Exercise instructions:
1. Using the Proof of Innocence text, explain why the mobile series was released as an exclusive deal between Toyota and the Fox network. Answer in one to three sentences.
2. Reproduce the passage from the Proof of Innocence text starting with "Each episode is" and going on through "24's mobile series.".
━━ Study text ━━
- Intertitle
- Genre: Action Thriller Drama
- Created by: Eric Neal Young
- Starring: Mandell Maughan
- Theme music composer: Ramin Djawadi
- Composer: John Massari
- Country of origin: United States
- Original language: English
- No. of seasons: 1
- No. of episodes: 26

Production
- Running time: 2 minutes per episode

Original release
- Network: Sprint Nextel

Related
- Prison Break

= Prison Break: Proof of Innocence =

Prison Break: Proof of Innocence is a low-budget spin-off series of the American television series, Prison Break. Made exclusively for mobile phones, its first episode was published on May 8, 2006. Due to the success of the Fox network's television series Prison Break, the release of this mobile series was an exclusive deal made between Toyota and News Corporation's Fox network, allowing Toyota to sponsor exclusive content of the show and to obtain advertising exclusivity.

Each episode is approximately 2 minutes long. This series revolves around the conspiracy that put Lincoln Burrows in jail, but does not feature any of the actors or writers from the TV series, and the TV series does not acknowledge the events of this spin-off. It follows the character Amber McCall as she attempts to uncover evidence to exonerate her friend, L.J. Burrows. This mobile series is produced by Eric Young, who also produced the 24: Conspiracy, 24's mobile series.
━━━
━━ Data supplied ━━
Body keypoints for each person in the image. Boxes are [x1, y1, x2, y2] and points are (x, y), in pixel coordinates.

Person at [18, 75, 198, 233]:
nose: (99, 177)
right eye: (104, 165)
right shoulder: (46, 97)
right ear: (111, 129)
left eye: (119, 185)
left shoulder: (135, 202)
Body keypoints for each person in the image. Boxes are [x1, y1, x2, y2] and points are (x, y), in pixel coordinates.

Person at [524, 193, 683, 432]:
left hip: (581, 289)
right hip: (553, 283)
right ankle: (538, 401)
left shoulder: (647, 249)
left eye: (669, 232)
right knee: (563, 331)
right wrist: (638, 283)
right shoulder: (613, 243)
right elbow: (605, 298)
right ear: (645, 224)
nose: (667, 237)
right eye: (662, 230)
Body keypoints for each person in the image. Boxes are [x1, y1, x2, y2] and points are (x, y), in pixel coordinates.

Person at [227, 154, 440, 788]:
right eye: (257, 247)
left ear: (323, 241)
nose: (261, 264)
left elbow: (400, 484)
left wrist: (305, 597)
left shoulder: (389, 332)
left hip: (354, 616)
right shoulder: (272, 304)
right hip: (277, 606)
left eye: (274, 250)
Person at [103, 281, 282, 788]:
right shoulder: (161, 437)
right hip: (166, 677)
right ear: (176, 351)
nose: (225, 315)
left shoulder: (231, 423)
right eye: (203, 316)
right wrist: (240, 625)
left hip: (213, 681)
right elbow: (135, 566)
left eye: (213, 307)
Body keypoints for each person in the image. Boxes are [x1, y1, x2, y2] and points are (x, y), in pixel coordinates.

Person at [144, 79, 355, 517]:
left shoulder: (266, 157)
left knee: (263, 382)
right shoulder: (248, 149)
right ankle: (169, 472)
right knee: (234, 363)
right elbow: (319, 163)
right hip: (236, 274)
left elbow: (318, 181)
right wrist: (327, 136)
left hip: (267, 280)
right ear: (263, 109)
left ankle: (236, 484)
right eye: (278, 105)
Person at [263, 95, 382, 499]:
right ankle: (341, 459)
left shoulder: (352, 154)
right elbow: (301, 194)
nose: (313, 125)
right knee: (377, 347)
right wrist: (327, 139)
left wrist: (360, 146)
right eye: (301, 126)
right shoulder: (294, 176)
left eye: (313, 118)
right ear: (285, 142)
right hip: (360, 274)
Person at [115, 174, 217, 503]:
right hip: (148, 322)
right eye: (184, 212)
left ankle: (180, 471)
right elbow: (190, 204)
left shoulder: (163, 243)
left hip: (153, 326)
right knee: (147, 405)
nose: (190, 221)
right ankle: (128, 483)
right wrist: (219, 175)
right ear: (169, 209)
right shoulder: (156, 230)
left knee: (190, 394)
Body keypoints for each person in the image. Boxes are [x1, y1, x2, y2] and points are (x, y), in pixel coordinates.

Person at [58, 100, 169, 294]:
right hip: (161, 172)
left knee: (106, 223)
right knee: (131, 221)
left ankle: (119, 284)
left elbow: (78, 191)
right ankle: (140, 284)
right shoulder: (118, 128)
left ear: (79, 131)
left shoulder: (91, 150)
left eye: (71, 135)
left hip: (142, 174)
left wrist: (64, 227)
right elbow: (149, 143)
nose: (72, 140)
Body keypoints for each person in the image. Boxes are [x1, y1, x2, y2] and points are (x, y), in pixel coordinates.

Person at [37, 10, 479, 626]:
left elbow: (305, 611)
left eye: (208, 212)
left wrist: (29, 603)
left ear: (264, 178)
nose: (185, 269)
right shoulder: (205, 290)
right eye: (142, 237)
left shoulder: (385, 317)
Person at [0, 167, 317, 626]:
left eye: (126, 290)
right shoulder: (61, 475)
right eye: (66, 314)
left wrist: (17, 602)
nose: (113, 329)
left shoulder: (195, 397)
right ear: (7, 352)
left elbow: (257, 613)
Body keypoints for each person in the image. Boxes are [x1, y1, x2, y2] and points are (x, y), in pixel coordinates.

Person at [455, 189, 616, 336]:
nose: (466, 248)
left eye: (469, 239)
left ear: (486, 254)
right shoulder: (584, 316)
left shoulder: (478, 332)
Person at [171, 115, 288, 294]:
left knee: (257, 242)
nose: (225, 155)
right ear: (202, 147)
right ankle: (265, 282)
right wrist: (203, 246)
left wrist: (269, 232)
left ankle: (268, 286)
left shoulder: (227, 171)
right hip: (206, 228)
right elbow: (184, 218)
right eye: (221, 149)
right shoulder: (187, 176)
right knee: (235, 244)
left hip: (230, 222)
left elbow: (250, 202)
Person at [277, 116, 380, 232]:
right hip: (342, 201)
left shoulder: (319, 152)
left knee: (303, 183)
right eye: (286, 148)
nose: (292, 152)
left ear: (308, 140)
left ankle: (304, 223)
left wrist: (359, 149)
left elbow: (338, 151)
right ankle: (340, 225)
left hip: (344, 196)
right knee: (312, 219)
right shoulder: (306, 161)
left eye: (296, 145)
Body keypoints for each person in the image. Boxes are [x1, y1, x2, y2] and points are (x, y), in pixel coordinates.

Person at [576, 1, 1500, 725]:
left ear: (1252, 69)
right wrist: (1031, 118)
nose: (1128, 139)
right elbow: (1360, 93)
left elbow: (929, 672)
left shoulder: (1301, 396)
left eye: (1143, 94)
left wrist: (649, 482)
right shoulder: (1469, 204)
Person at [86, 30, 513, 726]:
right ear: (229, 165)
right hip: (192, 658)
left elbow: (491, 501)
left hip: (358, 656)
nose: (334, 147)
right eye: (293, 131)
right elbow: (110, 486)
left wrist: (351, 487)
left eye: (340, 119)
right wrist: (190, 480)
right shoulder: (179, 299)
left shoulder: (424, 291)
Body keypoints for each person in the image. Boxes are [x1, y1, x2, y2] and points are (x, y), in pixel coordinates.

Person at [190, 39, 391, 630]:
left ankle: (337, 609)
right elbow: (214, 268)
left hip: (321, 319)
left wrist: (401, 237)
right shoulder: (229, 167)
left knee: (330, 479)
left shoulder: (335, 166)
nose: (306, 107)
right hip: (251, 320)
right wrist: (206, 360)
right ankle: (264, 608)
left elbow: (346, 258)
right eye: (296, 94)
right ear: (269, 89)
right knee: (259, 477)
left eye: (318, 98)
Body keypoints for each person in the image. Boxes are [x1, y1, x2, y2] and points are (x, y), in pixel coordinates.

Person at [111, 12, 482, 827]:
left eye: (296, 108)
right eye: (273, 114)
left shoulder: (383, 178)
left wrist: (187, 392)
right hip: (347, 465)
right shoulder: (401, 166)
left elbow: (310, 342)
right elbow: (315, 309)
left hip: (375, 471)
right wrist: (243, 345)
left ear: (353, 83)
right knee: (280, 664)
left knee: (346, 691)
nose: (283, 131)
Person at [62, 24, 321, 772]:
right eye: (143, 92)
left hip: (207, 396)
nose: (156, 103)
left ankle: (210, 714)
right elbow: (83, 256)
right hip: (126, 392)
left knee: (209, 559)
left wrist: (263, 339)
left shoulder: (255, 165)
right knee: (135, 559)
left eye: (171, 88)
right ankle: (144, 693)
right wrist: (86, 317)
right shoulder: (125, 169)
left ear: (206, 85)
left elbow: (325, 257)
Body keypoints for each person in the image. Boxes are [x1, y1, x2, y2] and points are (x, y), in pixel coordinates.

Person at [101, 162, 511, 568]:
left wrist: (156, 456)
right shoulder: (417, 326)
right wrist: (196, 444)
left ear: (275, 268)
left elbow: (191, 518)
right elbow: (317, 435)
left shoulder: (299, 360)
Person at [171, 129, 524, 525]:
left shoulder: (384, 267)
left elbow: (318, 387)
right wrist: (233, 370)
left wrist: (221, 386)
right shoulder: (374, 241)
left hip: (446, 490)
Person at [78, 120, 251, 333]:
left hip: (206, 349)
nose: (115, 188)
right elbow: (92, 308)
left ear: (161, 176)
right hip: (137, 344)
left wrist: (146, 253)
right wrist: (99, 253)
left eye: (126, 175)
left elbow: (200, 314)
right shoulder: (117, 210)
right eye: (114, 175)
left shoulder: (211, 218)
━━━
Task answers:
1. The deal came about because the Fox network's television series Prison Break was a success. Under the arrangement, Toyota could sponsor exclusive content of the show and obtain advertising exclusivity.

2.
Each episode is approximately 2 minutes long. This series revolves around the conspiracy that put Lincoln Burrows in jail, but does not feature any of the actors or writers from the TV series, and the TV series does not acknowledge the events of this spin-off. It follows the character Amber McCall as she attempts to uncover evidence to exonerate her friend, L.J. Burrows. This mobile series is produced by Eric Young, who also produced the 24: Conspiracy, 24's mobile series.